We read in the book of Joel 2:28-32:
I will pour out my Spirit on all people.
Your sons and daughters will prophesy,
your old men will dream dreams,
your young men will see visions.
Even on my servants, both men and women,
I will pour out my Spirit in those days.
I will show wonders in the heavens
and on the earth,
blood and fire and billows of smoke.
The sun will be turned to darkness
and the moon to blood
before the coming of the great and dreadful day of the Lord.
And everyone who calls
on the name of the Lord will be saved…..”
The Apostle Peter quoted this passage in Acts 2 as he preached his powerful message about Jesus being the long-awaited Messiah. The change that had happened to Peter was so significant that those who were listening to him were amazed. The message went into their hearts and we know that 3000 of them became believers. How was such a change possible?

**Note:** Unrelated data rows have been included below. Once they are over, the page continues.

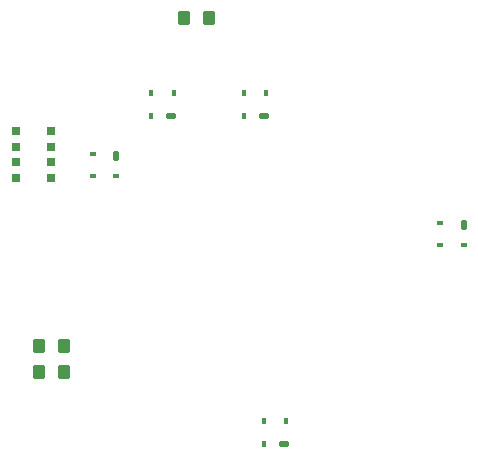
<source format=gbr>
%TF.GenerationSoftware,KiCad,Pcbnew,8.0.1*%
%TF.CreationDate,2024-05-22T13:21:10+02:00*%
%TF.ProjectId,FRDM-MCXx_Shield,4652444d-2d4d-4435-9878-5f536869656c,V2.0*%
%TF.SameCoordinates,Original*%
%TF.FileFunction,Paste,Bot*%
%TF.FilePolarity,Positive*%
%FSLAX46Y46*%
G04 Gerber Fmt 4.6, Leading zero omitted, Abs format (unit mm)*
G04 Created by KiCad (PCBNEW 8.0.1) date 2024-05-22 13:21:10*
%MOMM*%
%LPD*%
G01*
G04 APERTURE LIST*
G04 Aperture macros list*
%AMRoundRect*
0 Rectangle with rounded corners*
0 $1 Rounding radius*
0 $2 $3 $4 $5 $6 $7 $8 $9 X,Y pos of 4 corners*
0 Add a 4 corners polygon primitive as box body*
4,1,4,$2,$3,$4,$5,$6,$7,$8,$9,$2,$3,0*
0 Add four circle primitives for the rounded corners*
1,1,$1+$1,$2,$3*
1,1,$1+$1,$4,$5*
1,1,$1+$1,$6,$7*
1,1,$1+$1,$8,$9*
0 Add four rect primitives between the rounded corners*
20,1,$1+$1,$2,$3,$4,$5,0*
20,1,$1+$1,$4,$5,$6,$7,0*
20,1,$1+$1,$6,$7,$8,$9,0*
20,1,$1+$1,$8,$9,$2,$3,0*%
G04 Aperture macros list end*
%ADD10RoundRect,0.125000X0.275000X-0.125000X0.275000X0.125000X-0.275000X0.125000X-0.275000X-0.125000X0*%
%ADD11RoundRect,0.100000X0.100000X-0.150000X0.100000X0.150000X-0.100000X0.150000X-0.100000X-0.150000X0*%
%ADD12RoundRect,0.125000X0.125000X0.275000X-0.125000X0.275000X-0.125000X-0.275000X0.125000X-0.275000X0*%
%ADD13RoundRect,0.100000X0.150000X0.100000X-0.150000X0.100000X-0.150000X-0.100000X0.150000X-0.100000X0*%
%ADD14R,0.700000X0.700000*%
%ADD15RoundRect,0.207447X0.280053X0.417553X-0.280053X0.417553X-0.280053X-0.417553X0.280053X-0.417553X0*%
G04 APERTURE END LIST*
D10*
%TO.C,D9*%
X144757500Y-81000000D03*
D11*
X143057500Y-81000000D03*
X143057500Y-79000000D03*
X144957500Y-79000000D03*
%TD*%
D12*
%TO.C,D12*%
X169530000Y-90180000D03*
D13*
X169530000Y-91880000D03*
X167530000Y-91880000D03*
X167530000Y-89980000D03*
%TD*%
D12*
%TO.C,D11*%
X140090000Y-84380000D03*
D13*
X140090000Y-86080000D03*
X138090000Y-86080000D03*
X138090000Y-84180000D03*
%TD*%
D14*
%TO.C,RN1*%
X134570000Y-82230000D03*
X134570000Y-83570000D03*
X134570000Y-84890000D03*
X134570000Y-86230000D03*
X131570000Y-86230000D03*
X131570000Y-84890000D03*
X131570000Y-83570000D03*
X131570000Y-82230000D03*
%TD*%
D15*
%TO.C,C9*%
X147927500Y-72650000D03*
X145852500Y-72650000D03*
%TD*%
D10*
%TO.C,D10*%
X152580000Y-80990000D03*
D11*
X150880000Y-80990000D03*
X150880000Y-78990000D03*
X152780000Y-78990000D03*
%TD*%
D10*
%TO.C,D13*%
X154310000Y-108740000D03*
D11*
X152610000Y-108740000D03*
X152610000Y-106740000D03*
X154510000Y-106740000D03*
%TD*%
D15*
%TO.C,C10*%
X135637500Y-102600000D03*
X133562500Y-102600000D03*
%TD*%
%TO.C,C11*%
X135667500Y-100450000D03*
X133592500Y-100450000D03*
%TD*%
M02*

</source>
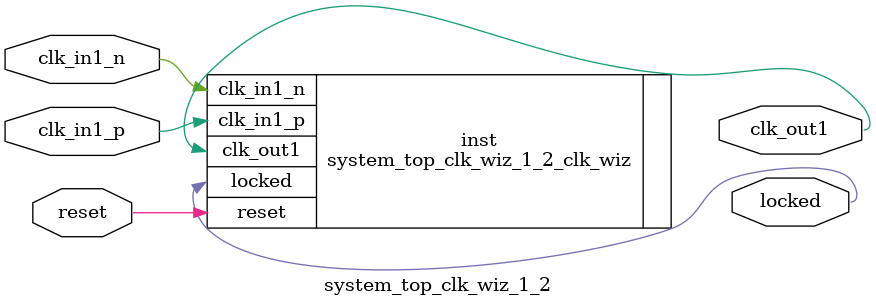
<source format=v>


`timescale 1ps/1ps

(* CORE_GENERATION_INFO = "system_top_clk_wiz_1_2,clk_wiz_v6_0_11_0_0,{component_name=system_top_clk_wiz_1_2,use_phase_alignment=true,use_min_o_jitter=false,use_max_i_jitter=false,use_dyn_phase_shift=false,use_inclk_switchover=false,use_dyn_reconfig=false,enable_axi=0,feedback_source=FDBK_AUTO,PRIMITIVE=MMCM,num_out_clk=1,clkin1_period=10.000,clkin2_period=10.000,use_power_down=false,use_reset=true,use_locked=true,use_inclk_stopped=false,feedback_type=SINGLE,CLOCK_MGR_TYPE=NA,manual_override=false}" *)

module system_top_clk_wiz_1_2 
 (
  // Clock out ports
  output        clk_out1,
  // Status and control signals
  input         reset,
  output        locked,
 // Clock in ports
  input         clk_in1_p,
  input         clk_in1_n
 );

  system_top_clk_wiz_1_2_clk_wiz inst
  (
  // Clock out ports  
  .clk_out1(clk_out1),
  // Status and control signals               
  .reset(reset), 
  .locked(locked),
 // Clock in ports
  .clk_in1_p(clk_in1_p),
  .clk_in1_n(clk_in1_n)
  );

endmodule

</source>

It was the supernatural power of the Holy Spirit. Moving on 2000 years, we are still in the last days and we still need the Holy Spirit. Everything that Joel said in his prophecy and that Peter repeated is still valid. Why then cannot we see these wonderful things happening? It seems that the Church in the majority has fallen asleep. It is time to wake up.
As we approach Shavuot/Pentecost, let us cry out to God to revisit us, to pour out His Holy Spirit on all people as He has promised. He will answer as He who promised is faithful (Hebrews 10:23).